The Montana Districting and Apportionment Commission met at the State Capitol Tuesday to identify which proposed district lines they wanted to get more public comment on over the next two weeks.
The commission includes two members chosen by Republican leaders in the Montana Legislature, two chosen by Democratic legislative leaders and a chair selected by the Montana Supreme Court. They are tasked with dividing the state into two districts of as close as possible to equal population – each of which will elect one representative to the U.S. House starting in 2022.
The Republican commissioners provided four proposed maps, and the Democrats offered five of their own.
The Republican plans are all variations on the same theme: dividing the state into an eastern and western district with a relatively simple north-south line. They said that would create relatively compact districts as required by law and provide representation for the distinct social and economic interests in Western and Eastern Montana.
To create two equal districts, a straight north-south line would essentially run from Liberty County in the north to West Yellowstone in the south. It would place Missoula, Kalispell, Helena and Butte in the western district and Billings in the eastern district. Cascade and Gallatin Counties would be split, but the largest populations around Great Falls and Bozeman would be in the east. Republicans have also proposed variations on that line, including one following closer to the Continental Divide.
According to the website Dave’s Redistricting App, which many members of the public used to submit possible district maps, most of those splits would create two districts that would lean toward Republicans.
The Democratic proposals were more varied, but they generally combined Missoula, Bozeman, Helena and Butte into a single “southwestern” district – often with Kalispell added to the eastern district to balance the populations.
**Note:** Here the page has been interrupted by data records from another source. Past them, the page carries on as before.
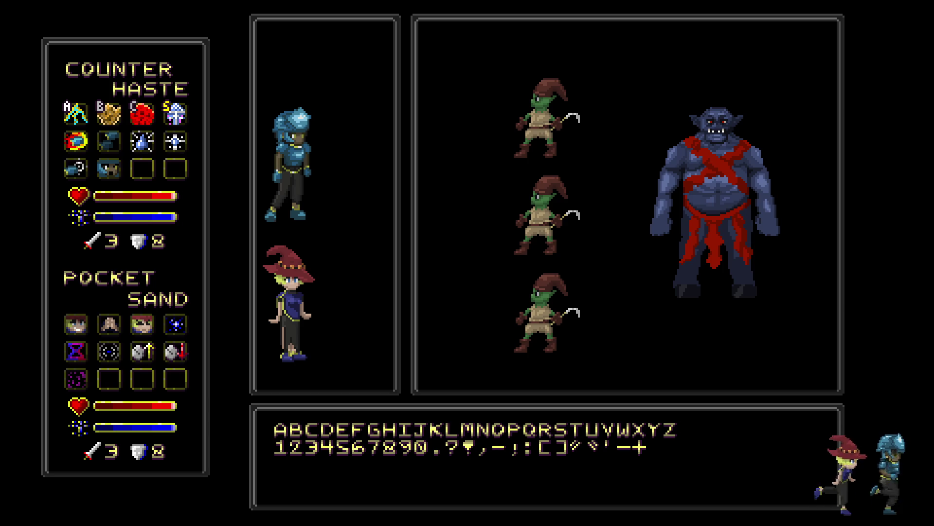
- Leave full screen, rename Layer 5 to Poison Burst, and save
key(f)
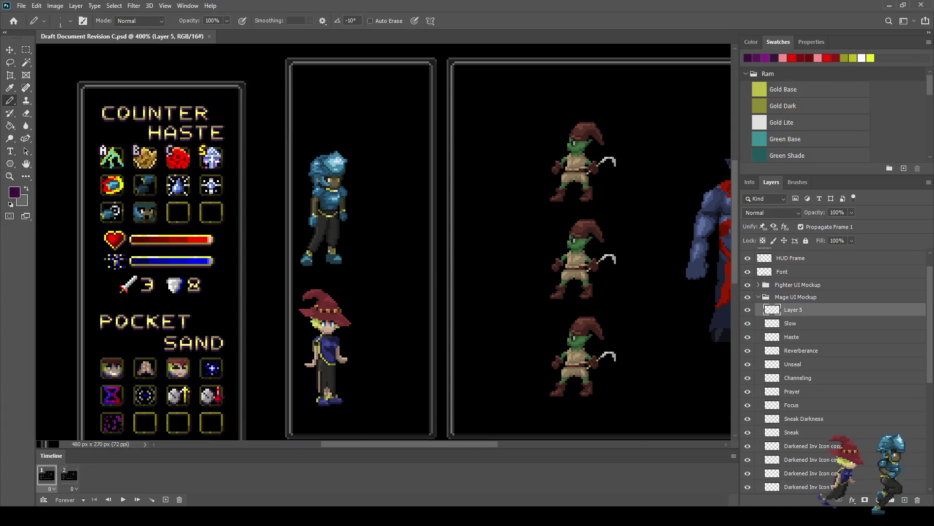
scroll(122, 341, down, 3)
scroll(121, 341, up, 6)
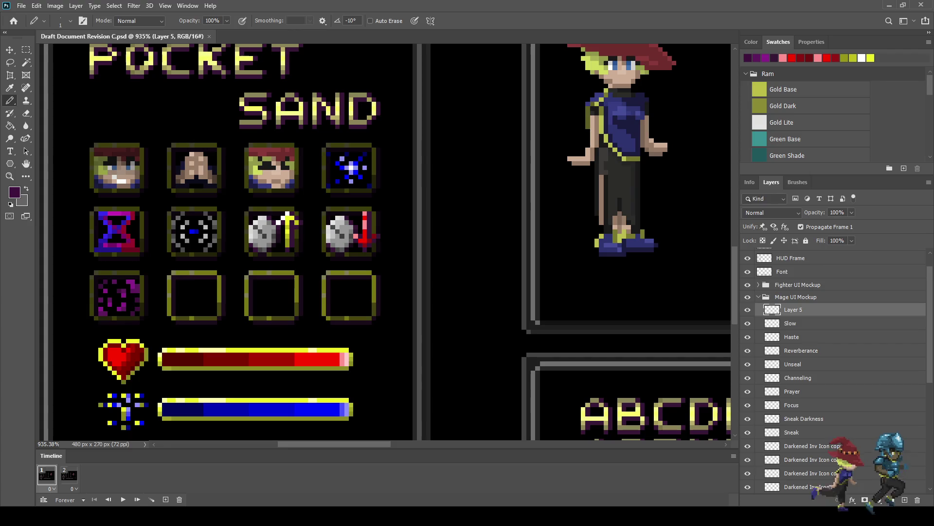
double_click(794, 309)
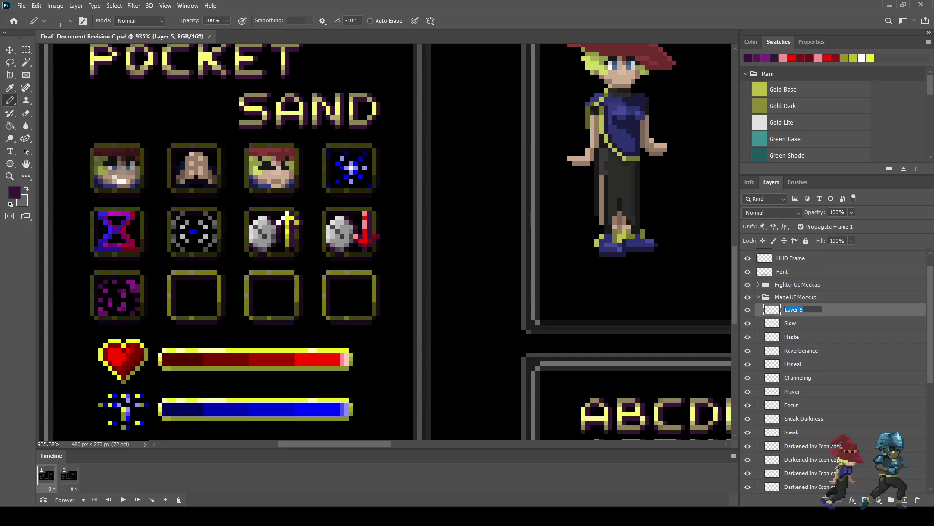
text(Poison Cloud)
key(Return)
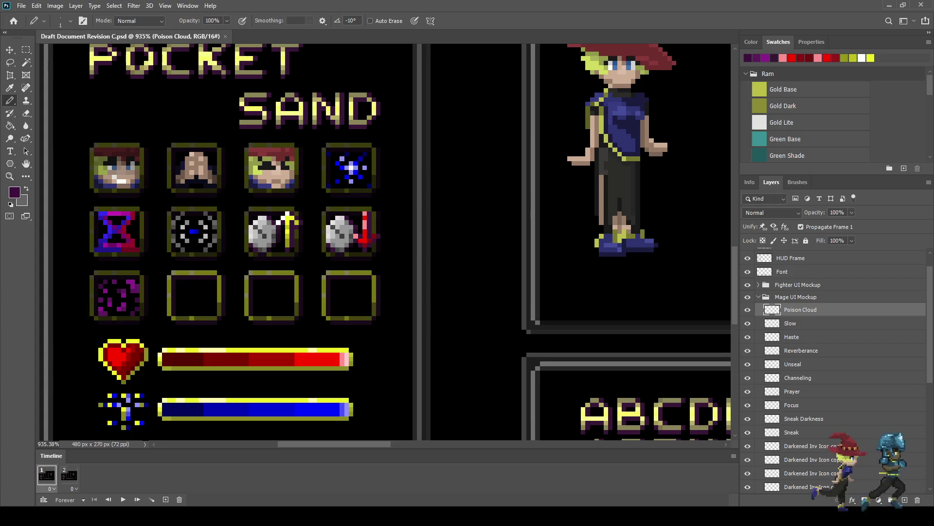
double_click(800, 309)
text(Poison Cl)
text(Burst)
key(Return)
key(ctrl+s)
The goal is to create one district that could be competitive – giving Democratic and Republican candidates a chance to win.
The Democrats also proposed several more unusual maps, including one that would split Flathead County to allow an east-west split with the CSKT and Blackfeet reservations in the western district and one creating more northern and southern districts, splitting Billings between the two.
Dave’s Redistricting App says those proposals would generally have relatively close numbers of Democrats and Republicans in the western or southwestern district – in some cases actually having more Democrats.
At the end of Tuesday’s meeting, the Republicans on the commission wouldn’t agree to move any of the Democratic maps forward for further consideration.
“I think five of the maps that were submitted by my cohorts across the aisle fail the constitutional test of compactness and would be subject to challenge in court, and therefore I cannot in good faith vote yes for the motion,” said commissioner Jeff Essmann, of Billings.
After that, the Democrats declined to support the Republicans’ maps.
“The basic problem with all of our colleagues’ maps is none of them are competitive,” said commissioner Joe Lamson, of Helena. “They do not meet the state goal of not unduly favoring one party over another, and trying to create competitive maps.”
Commission chair Maylinn Smith broke the ties and moved all nine of the plans forward. In the next few days, the proposals will appear on the commission website and the public will be able to give specific comments on each.
The commission is set to hold a public hearing on these maps on October 19. They could select a tentative final congressional map on October 21.